Each hook in the library includes the template pattern, two to three real examples, and a note about which content format it works best for (LinkedIn favors curiosity and contrarian hooks; email subject lines favor result and question hooks; video hooks favor story openers).

This library gets loaded as context for the hook-writing sub-agent. Instead of generating hooks from scratch every time — which produces generic, predictable openers — the agent draws from patterns with proven engagement and adapts them to the specific topic.

You don't need 150 to start. Thirty solid hooks across five categories is enough to avoid repetition and give the agent meaningful variety to work with.

Step 4: Build the Sub-Agent Architecture

This is where Austin's pattern gets really interesting, and where I spent most of my build time. The system uses two specialized sub-agents coordinated by an orchestrator — not one mega-agent trying to do everything.

I've written about why single agents fail at scale before. The short version: when you ask one agent to handle hooks AND body copy AND formatting AND voice compliance, the model's attention gets diluted. Instructions for writing punchy headlines compete with instructions for writing detailed email bodies. Everything gets a little worse.

Austin's architecture solves this with specialization.

Sub-Agent 1: The Hook Writer

This agent has one job — generate attention-grabbing opening lines across multiple formats. Its skill definition includes:

  • The hook library as reference context
  • The user profile for topic relevance
  • The tone of voice kit for personality
  • Format-specific constraints (LinkedIn character patterns, email subject line length limits, video hook timing)

When triggered, it receives a topic and produces a set of hooks — typically three to five per format. It doesn't write body copy. It doesn't format deliverables. It writes hooks. That focus means every hook gets the model's full attention.

Here's a simplified version of what the skill definition looks like:

# Hook Writer Sub-Agent

## Role
Generate attention-grabbing hooks for marketing content across
multiple formats.

## Context Files
- @user-profile.md
- @tone-of-voice.md
- @hook-library.md

## Output Formats
For each topic, generate:
- 3 LinkedIn post hooks (first 2 lines that appear before "see more")
- 3 email subject lines (under 50 characters, curiosity-driven)
- 2 video hooks (first 10 seconds of script, conversational)

## Rules
- Every hook must create an open loop or promise specific value
- Match the tone of voice guide exactly
- Never use generic openers ("In today's world...", "Have you ever...")
- Reference specific tools, numbers, or scenarios from the topic
- Vary structure across the set — no two hooks should follow the
  same pattern

Sub-Agent 2: The Body Copy Writer

This agent takes a hook and expands it into complete content for each format. Its skill definition includes:

  • The user profile for positioning and CTA preferences
  • The tone of voice kit for consistent personality
  • Format-specific templates (LinkedIn post structure, email body structure, video script structure)
  • Length constraints per format

The body copy writer receives a topic AND the selected hooks from Sub-Agent 1, then produces complete content pieces. The hooks provide direction — the body writer doesn't have to figure out the angle, it just needs to deliver on the promise the hook made.

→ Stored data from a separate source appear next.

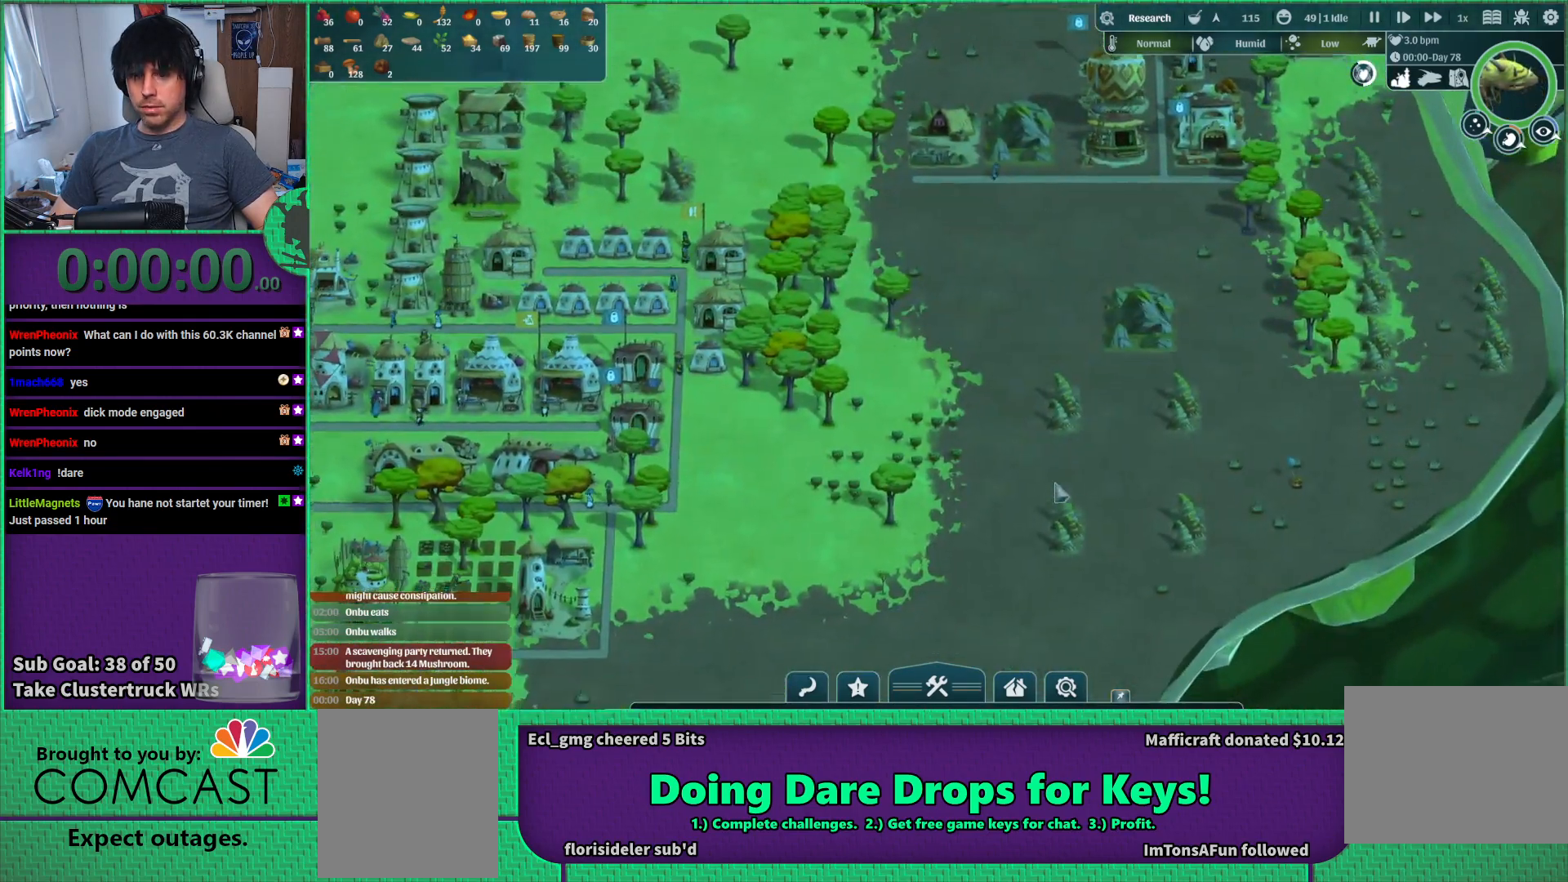
{"keys": [], "events": [[117, "s", "down"], [183, "a", "down"], [350, "s", "up"], [367, "a", "up"]]}
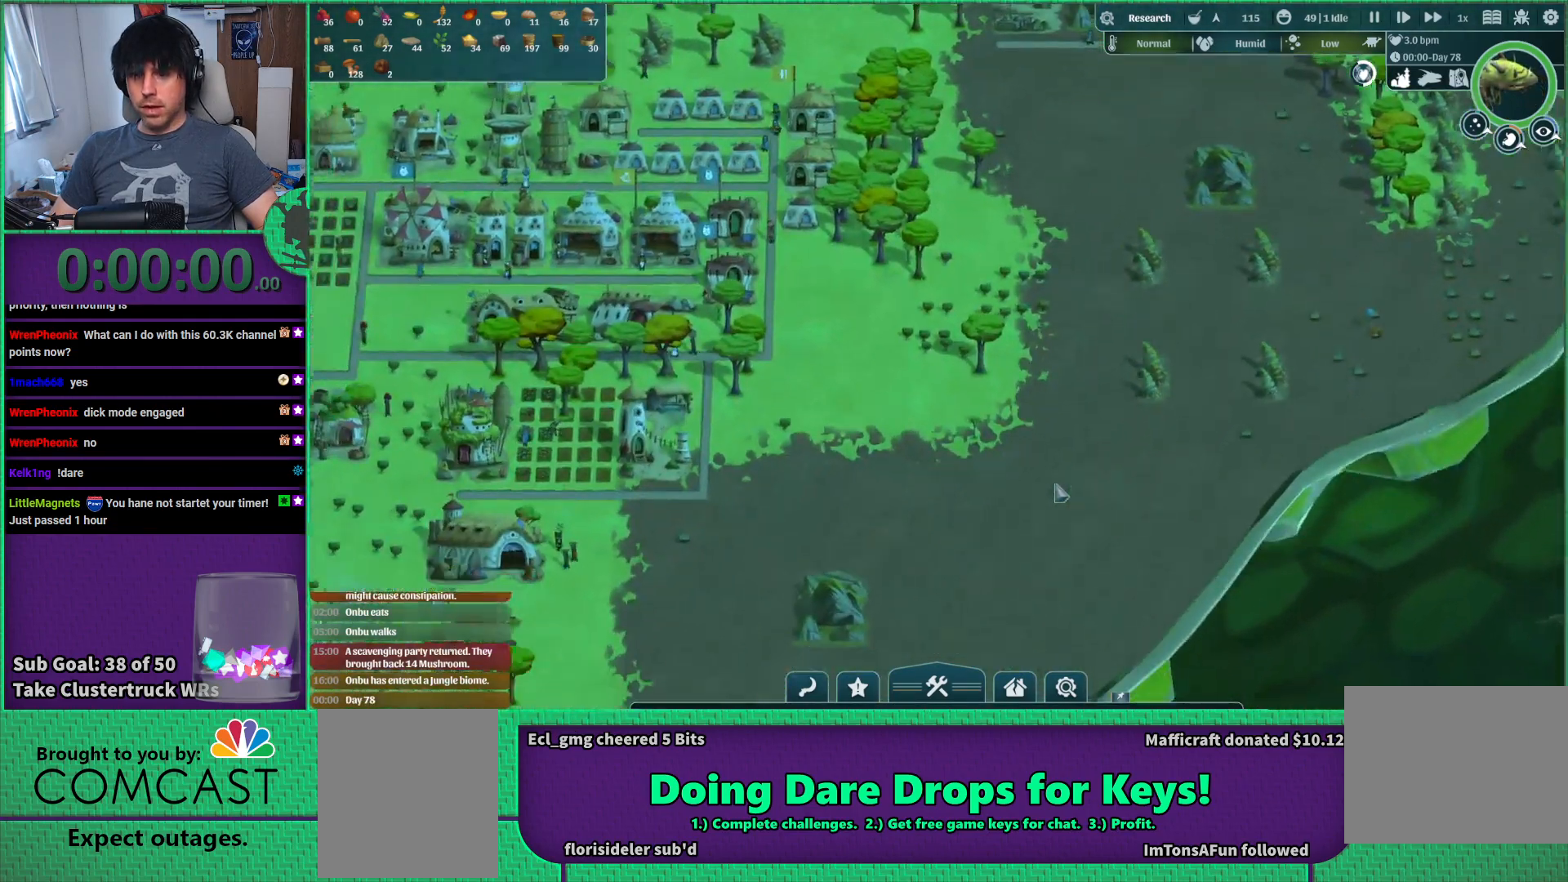
{"keys": [], "events": [[283, "d", "down"], [383, "d", "up"]]}
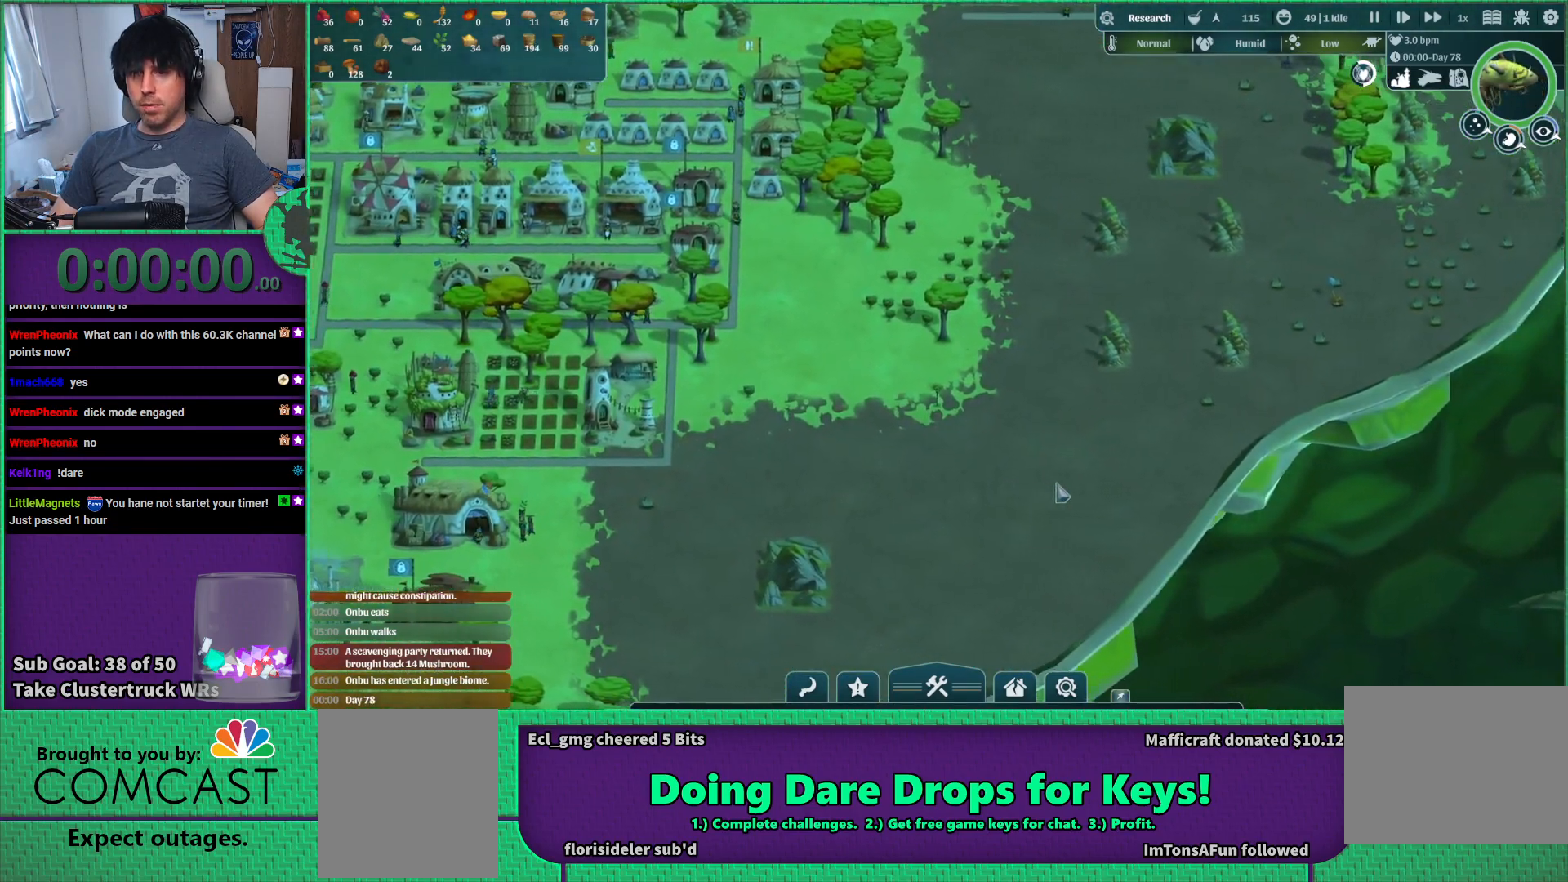
{"keys": [], "events": [[317, "a", "down"], [467, "a", "up"]]}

# Body Copy Writer Sub-Agent

## Role
Expand hooks into complete, publish-ready content pieces.

## Context Files
- @user-profile.md
- @tone-of-voice.md

## Input
- Topic summary or article URL
- Selected hooks from Hook Writer

## Output Formats
For each hook provided, generate:
- LinkedIn post (150-300 words, end with engagement question or CTA)
- Email body (200-400 words, conversational, single CTA)
- Video script expansion (30-60 second script from the hook)

## Rules
- The body must deliver on whatever the hook promised
- Include at least one specific example, number, or reference per piece
- Match tone of voice guide — especially paragraph rhythm and
  vocabulary preferences
- End each piece with a clear next step for the reader
- Never repeat the hook verbatim in the body

The Orchestrator: Tying It All Together

The orchestrator is the slash command that makes the whole system feel like magic. It's modeled directly on Austin's /rsa command — a single entry point that routes work through the sub-agents and assembles the final output.

Here's the flow:

  1. You type /content followed by a topic (or paste an article URL)
  2. The orchestrator reads the input and generates a topic brief
  3. It sends the brief to the Hook Writer sub-agent
  4. The Hook Writer returns hooks across all formats
  5. The orchestrator sends the hooks plus original brief to the Body Copy Writer
  6. The Body Copy Writer returns complete content pieces
  7. The orchestrator assembles everything into a structured deliverable

The skill definition for the orchestrator looks something like this:

# Content Orchestrator

## Trigger
/content [topic or URL]

## Process
1. If input is a URL, fetch and summarize the article
2. Generate a topic brief: key angle, target audience segment,
   primary insight
3. Route brief to Hook Writer — collect hook variations
4. Route hooks + brief to Body Copy Writer — collect complete pieces
5. Assemble final output as structured content bank

## Output Format
### LinkedIn Posts
[Hook 1]
[Body 1]
---
[Hook 2]
[Body 2]

### Email Campaign
Subject lines: [List]
Body: [Full email]

### Video Hooks
[Hook + script expansion 1]
[Hook + script expansion 2]

## Quality Gate
Before outputting, verify:
- Every piece matches the tone of voice guide
- No two pieces use the same angle or hook structure
- All format-specific constraints are met
- CTAs are present and brand-appropriate

If you'd rather have someone build this entire setup for you — the sub-agents, the orchestrator, the voice kit, the hook library — I take on exactly this kind of Claude Code automation project. You can see what I've built at fiverr.com/s/EgxYmWD.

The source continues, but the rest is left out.